- PROBLEM TO WORK ON
Rewrite the material below with every "first" swapped for "initial", leaving all other text as is.
════════════════
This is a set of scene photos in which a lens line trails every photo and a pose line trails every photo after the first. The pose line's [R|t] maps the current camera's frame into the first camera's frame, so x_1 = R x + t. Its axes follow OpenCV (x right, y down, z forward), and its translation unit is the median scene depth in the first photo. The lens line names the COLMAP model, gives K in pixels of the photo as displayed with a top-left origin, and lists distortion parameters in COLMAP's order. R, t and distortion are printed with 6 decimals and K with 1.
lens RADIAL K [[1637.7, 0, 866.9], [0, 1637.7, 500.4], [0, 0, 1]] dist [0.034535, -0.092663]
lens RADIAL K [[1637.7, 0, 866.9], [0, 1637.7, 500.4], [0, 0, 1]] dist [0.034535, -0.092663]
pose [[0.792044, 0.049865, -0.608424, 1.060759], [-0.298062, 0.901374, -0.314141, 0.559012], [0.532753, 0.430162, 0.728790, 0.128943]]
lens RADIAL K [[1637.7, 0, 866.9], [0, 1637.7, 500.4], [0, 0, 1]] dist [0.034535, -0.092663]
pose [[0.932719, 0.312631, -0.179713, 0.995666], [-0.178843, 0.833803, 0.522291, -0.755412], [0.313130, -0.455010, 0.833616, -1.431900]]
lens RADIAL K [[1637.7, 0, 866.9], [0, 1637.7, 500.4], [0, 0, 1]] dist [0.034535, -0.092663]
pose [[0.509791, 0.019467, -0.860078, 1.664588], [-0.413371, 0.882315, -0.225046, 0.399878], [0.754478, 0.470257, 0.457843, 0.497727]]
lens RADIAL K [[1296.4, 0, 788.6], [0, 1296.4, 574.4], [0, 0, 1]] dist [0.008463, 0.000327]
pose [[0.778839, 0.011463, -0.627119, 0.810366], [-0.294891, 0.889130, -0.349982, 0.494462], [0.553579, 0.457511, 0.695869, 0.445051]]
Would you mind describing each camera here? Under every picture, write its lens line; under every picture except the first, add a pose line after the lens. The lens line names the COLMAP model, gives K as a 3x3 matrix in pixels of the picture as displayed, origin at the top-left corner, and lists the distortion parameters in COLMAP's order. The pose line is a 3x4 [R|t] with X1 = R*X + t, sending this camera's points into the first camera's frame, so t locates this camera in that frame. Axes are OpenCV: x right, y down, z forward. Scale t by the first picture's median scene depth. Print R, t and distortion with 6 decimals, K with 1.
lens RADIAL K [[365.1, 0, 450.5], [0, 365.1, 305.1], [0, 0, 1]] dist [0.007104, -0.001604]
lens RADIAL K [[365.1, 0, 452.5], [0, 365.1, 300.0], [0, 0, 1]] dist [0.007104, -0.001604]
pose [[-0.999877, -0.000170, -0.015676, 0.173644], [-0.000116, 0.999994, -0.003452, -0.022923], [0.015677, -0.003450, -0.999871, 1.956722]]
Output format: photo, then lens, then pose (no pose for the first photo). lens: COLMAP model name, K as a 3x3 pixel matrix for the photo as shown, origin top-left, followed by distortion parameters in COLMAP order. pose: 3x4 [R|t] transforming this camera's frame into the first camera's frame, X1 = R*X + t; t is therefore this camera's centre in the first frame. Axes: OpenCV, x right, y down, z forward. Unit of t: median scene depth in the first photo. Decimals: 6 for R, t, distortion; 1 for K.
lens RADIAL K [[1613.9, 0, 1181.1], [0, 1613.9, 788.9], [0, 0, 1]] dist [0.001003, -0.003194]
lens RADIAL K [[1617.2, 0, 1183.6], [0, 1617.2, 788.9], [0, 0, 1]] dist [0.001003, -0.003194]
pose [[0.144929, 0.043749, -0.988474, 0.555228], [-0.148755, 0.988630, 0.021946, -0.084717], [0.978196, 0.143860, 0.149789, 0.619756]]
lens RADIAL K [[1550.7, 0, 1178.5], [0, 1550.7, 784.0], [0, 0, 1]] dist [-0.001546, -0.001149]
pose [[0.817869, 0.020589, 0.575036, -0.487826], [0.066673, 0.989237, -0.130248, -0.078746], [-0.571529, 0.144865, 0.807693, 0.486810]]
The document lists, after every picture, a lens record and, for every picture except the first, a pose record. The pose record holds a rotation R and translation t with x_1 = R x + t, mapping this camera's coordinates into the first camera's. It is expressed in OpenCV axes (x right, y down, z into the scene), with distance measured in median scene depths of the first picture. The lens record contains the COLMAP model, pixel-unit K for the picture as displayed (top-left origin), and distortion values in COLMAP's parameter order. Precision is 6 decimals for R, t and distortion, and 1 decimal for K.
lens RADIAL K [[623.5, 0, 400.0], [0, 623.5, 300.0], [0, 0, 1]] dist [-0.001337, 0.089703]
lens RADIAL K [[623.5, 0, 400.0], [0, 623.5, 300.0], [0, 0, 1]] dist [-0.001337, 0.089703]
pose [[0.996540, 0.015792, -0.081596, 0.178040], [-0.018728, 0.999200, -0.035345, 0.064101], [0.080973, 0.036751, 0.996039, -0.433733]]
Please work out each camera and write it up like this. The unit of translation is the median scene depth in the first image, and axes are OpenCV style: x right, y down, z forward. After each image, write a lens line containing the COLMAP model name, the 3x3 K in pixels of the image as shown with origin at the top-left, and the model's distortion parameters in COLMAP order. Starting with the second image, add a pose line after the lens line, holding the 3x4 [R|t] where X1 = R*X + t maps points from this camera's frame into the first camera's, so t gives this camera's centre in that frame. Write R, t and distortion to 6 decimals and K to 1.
════════════════
- RESPONSE FOR THIS EXERCISE
This is a set of scene photos in which a lens line trails every photo and a pose line trails every photo after the initial. The pose line's [R|t] maps the current camera's frame into the initial camera's frame, so x_1 = R x + t. Its axes follow OpenCV (x right, y down, z forward), and its translation unit is the median scene depth in the initial photo. The lens line names the COLMAP model, gives K in pixels of the photo as displayed with a top-left origin, and lists distortion parameters in COLMAP's order. R, t and distortion are printed with 6 decimals and K with 1.
lens RADIAL K [[1637.7, 0, 866.9], [0, 1637.7, 500.4], [0, 0, 1]] dist [0.034535, -0.092663]
lens RADIAL K [[1637.7, 0, 866.9], [0, 1637.7, 500.4], [0, 0, 1]] dist [0.034535, -0.092663]
pose [[0.792044, 0.049865, -0.608424, 1.060759], [-0.298062, 0.901374, -0.314141, 0.559012], [0.532753, 0.430162, 0.728790, 0.128943]]
lens RADIAL K [[1637.7, 0, 866.9], [0, 1637.7, 500.4], [0, 0, 1]] dist [0.034535, -0.092663]
pose [[0.932719, 0.312631, -0.179713, 0.995666], [-0.178843, 0.833803, 0.522291, -0.755412], [0.313130, -0.455010, 0.833616, -1.431900]]
lens RADIAL K [[1637.7, 0, 866.9], [0, 1637.7, 500.4], [0, 0, 1]] dist [0.034535, -0.092663]
pose [[0.509791, 0.019467, -0.860078, 1.664588], [-0.413371, 0.882315, -0.225046, 0.399878], [0.754478, 0.470257, 0.457843, 0.497727]]
lens RADIAL K [[1296.4, 0, 788.6], [0, 1296.4, 574.4], [0, 0, 1]] dist [0.008463, 0.000327]
pose [[0.778839, 0.011463, -0.627119, 0.810366], [-0.294891, 0.889130, -0.349982, 0.494462], [0.553579, 0.457511, 0.695869, 0.445051]]
Would you mind describing each camera here? Under every picture, write its lens line; under every picture except the initial, add a pose line after the lens. The lens line names the COLMAP model, gives K as a 3x3 matrix in pixels of the picture as displayed, origin at the top-left corner, and lists the distortion parameters in COLMAP's order. The pose line is a 3x4 [R|t] with X1 = R*X + t, sending this camera's points into the initial camera's frame, so t locates this camera in that frame. Axes are OpenCV: x right, y down, z forward. Scale t by the initial picture's median scene depth. Print R, t and distortion with 6 decimals, K with 1.
lens RADIAL K [[365.1, 0, 450.5], [0, 365.1, 305.1], [0, 0, 1]] dist [0.007104, -0.001604]
lens RADIAL K [[365.1, 0, 452.5], [0, 365.1, 300.0], [0, 0, 1]] dist [0.007104, -0.001604]
pose [[-0.999877, -0.000170, -0.015676, 0.173644], [-0.000116, 0.999994, -0.003452, -0.022923], [0.015677, -0.003450, -0.999871, 1.956722]]
Output format: photo, then lens, then pose (no pose for the initial photo). lens: COLMAP model name, K as a 3x3 pixel matrix for the photo as shown, origin top-left, followed by distortion parameters in COLMAP order. pose: 3x4 [R|t] transforming this camera's frame into the initial camera's frame, X1 = R*X + t; t is therefore this camera's centre in the initial frame. Axes: OpenCV, x right, y down, z forward. Unit of t: median scene depth in the initial photo. Decimals: 6 for R, t, distortion; 1 for K.
lens RADIAL K [[1613.9, 0, 1181.1], [0, 1613.9, 788.9], [0, 0, 1]] dist [0.001003, -0.003194]
lens RADIAL K [[1617.2, 0, 1183.6], [0, 1617.2, 788.9], [0, 0, 1]] dist [0.001003, -0.003194]
pose [[0.144929, 0.043749, -0.988474, 0.555228], [-0.148755, 0.988630, 0.021946, -0.084717], [0.978196, 0.143860, 0.149789, 0.619756]]
lens RADIAL K [[1550.7, 0, 1178.5], [0, 1550.7, 784.0], [0, 0, 1]] dist [-0.001546, -0.001149]
pose [[0.817869, 0.020589, 0.575036, -0.487826], [0.066673, 0.989237, -0.130248, -0.078746], [-0.571529, 0.144865, 0.807693, 0.486810]]
The document lists, after every picture, a lens record and, for every picture except the initial, a pose record. The pose record holds a rotation R and translation t with x_1 = R x + t, mapping this camera's coordinates into the initial camera's. It is expressed in OpenCV axes (x right, y down, z into the scene), with distance measured in median scene depths of the initial picture. The lens record contains the COLMAP model, pixel-unit K for the picture as displayed (top-left origin), and distortion values in COLMAP's parameter order. Precision is 6 decimals for R, t and distortion, and 1 decimal for K.
lens RADIAL K [[623.5, 0, 400.0], [0, 623.5, 300.0], [0, 0, 1]] dist [-0.001337, 0.089703]
lens RADIAL K [[623.5, 0, 400.0], [0, 623.5, 300.0], [0, 0, 1]] dist [-0.001337, 0.089703]
pose [[0.996540, 0.015792, -0.081596, 0.178040], [-0.018728, 0.999200, -0.035345, 0.064101], [0.080973, 0.036751, 0.996039, -0.433733]]
Please work out each camera and write it up like this. The unit of translation is the median scene depth in the initial image, and axes are OpenCV style: x right, y down, z forward. After each image, write a lens line containing the COLMAP model name, the 3x3 K in pixels of the image as shown with origin at the top-left, and the model's distortion parameters in COLMAP order. Starting with the second image, add a pose line after the lens line, holding the 3x4 [R|t] where X1 = R*X + t maps points from this camera's frame into the initial camera's, so t gives this camera's centre in that frame. Write R, t and distortion to 6 decimals and K to 1.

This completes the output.